■ Your objective
Rewrite all of the material below, swapping "top-left" for "upper-left" wherever it appears and changing nothing else.

■ Source data
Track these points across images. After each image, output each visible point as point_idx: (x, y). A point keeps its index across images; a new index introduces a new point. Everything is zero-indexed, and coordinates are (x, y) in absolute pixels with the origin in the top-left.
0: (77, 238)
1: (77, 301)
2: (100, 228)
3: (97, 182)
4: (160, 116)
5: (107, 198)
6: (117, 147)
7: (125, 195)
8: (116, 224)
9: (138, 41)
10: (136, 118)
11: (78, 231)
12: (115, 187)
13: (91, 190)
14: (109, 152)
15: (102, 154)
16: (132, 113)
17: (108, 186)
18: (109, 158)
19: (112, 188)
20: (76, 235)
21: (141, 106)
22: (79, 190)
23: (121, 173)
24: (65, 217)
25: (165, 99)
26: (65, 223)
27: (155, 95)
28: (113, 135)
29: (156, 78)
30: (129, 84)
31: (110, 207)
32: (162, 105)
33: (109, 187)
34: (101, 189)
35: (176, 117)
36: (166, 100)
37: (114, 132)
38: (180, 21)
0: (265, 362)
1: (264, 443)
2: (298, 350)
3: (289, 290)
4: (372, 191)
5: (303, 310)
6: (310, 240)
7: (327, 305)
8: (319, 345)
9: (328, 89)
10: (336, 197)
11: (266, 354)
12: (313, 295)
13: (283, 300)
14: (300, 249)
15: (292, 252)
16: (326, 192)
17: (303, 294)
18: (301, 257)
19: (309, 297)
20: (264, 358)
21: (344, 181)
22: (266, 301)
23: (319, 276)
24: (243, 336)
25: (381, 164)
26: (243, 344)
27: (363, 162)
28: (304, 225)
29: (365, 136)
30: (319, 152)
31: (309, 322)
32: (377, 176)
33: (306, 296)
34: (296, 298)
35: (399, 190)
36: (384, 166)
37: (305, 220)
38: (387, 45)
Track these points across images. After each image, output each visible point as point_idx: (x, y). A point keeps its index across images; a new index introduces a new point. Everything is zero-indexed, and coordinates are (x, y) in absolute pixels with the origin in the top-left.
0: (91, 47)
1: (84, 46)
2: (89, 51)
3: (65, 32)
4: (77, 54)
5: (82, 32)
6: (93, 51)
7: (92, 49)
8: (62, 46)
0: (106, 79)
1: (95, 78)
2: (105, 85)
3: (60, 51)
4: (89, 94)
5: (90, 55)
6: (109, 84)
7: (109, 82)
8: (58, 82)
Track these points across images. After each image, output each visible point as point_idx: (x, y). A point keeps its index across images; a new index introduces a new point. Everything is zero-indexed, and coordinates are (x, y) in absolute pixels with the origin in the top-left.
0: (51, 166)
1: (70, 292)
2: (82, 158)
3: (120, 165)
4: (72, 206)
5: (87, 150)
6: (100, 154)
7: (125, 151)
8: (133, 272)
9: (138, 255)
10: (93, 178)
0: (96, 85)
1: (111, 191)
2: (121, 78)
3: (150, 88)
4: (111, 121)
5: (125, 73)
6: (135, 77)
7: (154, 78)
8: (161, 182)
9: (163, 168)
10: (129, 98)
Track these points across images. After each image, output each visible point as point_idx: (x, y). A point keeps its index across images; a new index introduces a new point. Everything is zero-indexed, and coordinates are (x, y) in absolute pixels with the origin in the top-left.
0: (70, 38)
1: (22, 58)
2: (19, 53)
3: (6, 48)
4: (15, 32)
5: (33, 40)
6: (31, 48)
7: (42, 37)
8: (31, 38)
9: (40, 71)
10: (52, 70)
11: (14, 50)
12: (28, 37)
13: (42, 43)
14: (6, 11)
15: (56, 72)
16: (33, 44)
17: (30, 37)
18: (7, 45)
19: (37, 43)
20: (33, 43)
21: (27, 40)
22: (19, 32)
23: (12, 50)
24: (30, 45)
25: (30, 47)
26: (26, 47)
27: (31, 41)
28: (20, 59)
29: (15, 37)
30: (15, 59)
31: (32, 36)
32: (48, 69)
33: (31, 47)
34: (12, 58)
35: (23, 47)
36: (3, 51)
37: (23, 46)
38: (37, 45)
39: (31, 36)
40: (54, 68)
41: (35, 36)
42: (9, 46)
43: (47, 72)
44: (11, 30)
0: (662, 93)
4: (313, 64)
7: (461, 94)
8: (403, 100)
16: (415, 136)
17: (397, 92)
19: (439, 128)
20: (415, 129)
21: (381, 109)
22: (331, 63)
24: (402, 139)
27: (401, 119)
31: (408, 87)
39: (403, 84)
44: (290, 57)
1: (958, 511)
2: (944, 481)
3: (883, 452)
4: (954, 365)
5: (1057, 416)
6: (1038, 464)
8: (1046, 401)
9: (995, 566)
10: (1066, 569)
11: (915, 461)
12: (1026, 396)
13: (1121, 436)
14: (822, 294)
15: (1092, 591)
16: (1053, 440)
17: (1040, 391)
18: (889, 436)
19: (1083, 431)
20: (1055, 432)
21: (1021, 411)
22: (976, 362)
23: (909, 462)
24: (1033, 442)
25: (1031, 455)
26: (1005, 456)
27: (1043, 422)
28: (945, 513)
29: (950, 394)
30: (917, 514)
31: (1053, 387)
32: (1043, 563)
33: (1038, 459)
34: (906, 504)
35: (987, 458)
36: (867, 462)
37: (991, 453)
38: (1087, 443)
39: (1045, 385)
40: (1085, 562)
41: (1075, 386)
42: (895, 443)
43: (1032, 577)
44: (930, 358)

■ Response for this exercise
Track these points across images. After each image, output each visible point as point_idx: (x, y). A point keeps its index across images; a new index introduces a new point. Everything is zero-indexed, and coordinates are (x, y) in absolute pixels with the origin in the upper-left.
0: (77, 238)
1: (77, 301)
2: (100, 228)
3: (97, 182)
4: (160, 116)
5: (107, 198)
6: (117, 147)
7: (125, 195)
8: (116, 224)
9: (138, 41)
10: (136, 118)
11: (78, 231)
12: (115, 187)
13: (91, 190)
14: (109, 152)
15: (102, 154)
16: (132, 113)
17: (108, 186)
18: (109, 158)
19: (112, 188)
20: (76, 235)
21: (141, 106)
22: (79, 190)
23: (121, 173)
24: (65, 217)
25: (165, 99)
26: (65, 223)
27: (155, 95)
28: (113, 135)
29: (156, 78)
30: (129, 84)
31: (110, 207)
32: (162, 105)
33: (109, 187)
34: (101, 189)
35: (176, 117)
36: (166, 100)
37: (114, 132)
38: (180, 21)
0: (265, 362)
1: (264, 443)
2: (298, 350)
3: (289, 290)
4: (372, 191)
5: (303, 310)
6: (310, 240)
7: (327, 305)
8: (319, 345)
9: (328, 89)
10: (336, 197)
11: (266, 354)
12: (313, 295)
13: (283, 300)
14: (300, 249)
15: (292, 252)
16: (326, 192)
17: (303, 294)
18: (301, 257)
19: (309, 297)
20: (264, 358)
21: (344, 181)
22: (266, 301)
23: (319, 276)
24: (243, 336)
25: (381, 164)
26: (243, 344)
27: (363, 162)
28: (304, 225)
29: (365, 136)
30: (319, 152)
31: (309, 322)
32: (377, 176)
33: (306, 296)
34: (296, 298)
35: (399, 190)
36: (384, 166)
37: (305, 220)
38: (387, 45)
Track these points across images. After each image, output each visible point as point_idx: (x, y). A point keeps its index across images; a new index introduces a new point. Everything is zero-indexed, and coordinates are (x, y) in absolute pixels with the origin in the upper-left.
0: (91, 47)
1: (84, 46)
2: (89, 51)
3: (65, 32)
4: (77, 54)
5: (82, 32)
6: (93, 51)
7: (92, 49)
8: (62, 46)
0: (106, 79)
1: (95, 78)
2: (105, 85)
3: (60, 51)
4: (89, 94)
5: (90, 55)
6: (109, 84)
7: (109, 82)
8: (58, 82)
Track these points across images. After each image, output each visible point as point_idx: (x, y). A point keeps its index across images; a new index introduces a new point. Everything is zero-indexed, and coordinates are (x, y) in absolute pixels with the origin in the upper-left.
0: (51, 166)
1: (70, 292)
2: (82, 158)
3: (120, 165)
4: (72, 206)
5: (87, 150)
6: (100, 154)
7: (125, 151)
8: (133, 272)
9: (138, 255)
10: (93, 178)
0: (96, 85)
1: (111, 191)
2: (121, 78)
3: (150, 88)
4: (111, 121)
5: (125, 73)
6: (135, 77)
7: (154, 78)
8: (161, 182)
9: (163, 168)
10: (129, 98)
Track these points across images. After each image, output each visible point as point_idx: (x, y). A point keeps its index across images; a new index introduces a new point. Everything is zero-indexed, and coordinates are (x, y) in absolute pixels with the origin in the upper-left.
0: (70, 38)
1: (22, 58)
2: (19, 53)
3: (6, 48)
4: (15, 32)
5: (33, 40)
6: (31, 48)
7: (42, 37)
8: (31, 38)
9: (40, 71)
10: (52, 70)
11: (14, 50)
12: (28, 37)
13: (42, 43)
14: (6, 11)
15: (56, 72)
16: (33, 44)
17: (30, 37)
18: (7, 45)
19: (37, 43)
20: (33, 43)
21: (27, 40)
22: (19, 32)
23: (12, 50)
24: (30, 45)
25: (30, 47)
26: (26, 47)
27: (31, 41)
28: (20, 59)
29: (15, 37)
30: (15, 59)
31: (32, 36)
32: (48, 69)
33: (31, 47)
34: (12, 58)
35: (23, 47)
36: (3, 51)
37: (23, 46)
38: (37, 45)
39: (31, 36)
40: (54, 68)
41: (35, 36)
42: (9, 46)
43: (47, 72)
44: (11, 30)
0: (662, 93)
4: (313, 64)
7: (461, 94)
8: (403, 100)
16: (415, 136)
17: (397, 92)
19: (439, 128)
20: (415, 129)
21: (381, 109)
22: (331, 63)
24: (402, 139)
27: (401, 119)
31: (408, 87)
39: (403, 84)
44: (290, 57)
1: (958, 511)
2: (944, 481)
3: (883, 452)
4: (954, 365)
5: (1057, 416)
6: (1038, 464)
8: (1046, 401)
9: (995, 566)
10: (1066, 569)
11: (915, 461)
12: (1026, 396)
13: (1121, 436)
14: (822, 294)
15: (1092, 591)
16: (1053, 440)
17: (1040, 391)
18: (889, 436)
19: (1083, 431)
20: (1055, 432)
21: (1021, 411)
22: (976, 362)
23: (909, 462)
24: (1033, 442)
25: (1031, 455)
26: (1005, 456)
27: (1043, 422)
28: (945, 513)
29: (950, 394)
30: (917, 514)
31: (1053, 387)
32: (1043, 563)
33: (1038, 459)
34: (906, 504)
35: (987, 458)
36: (867, 462)
37: (991, 453)
38: (1087, 443)
39: (1045, 385)
40: (1085, 562)
41: (1075, 386)
42: (895, 443)
43: (1032, 577)
44: (930, 358)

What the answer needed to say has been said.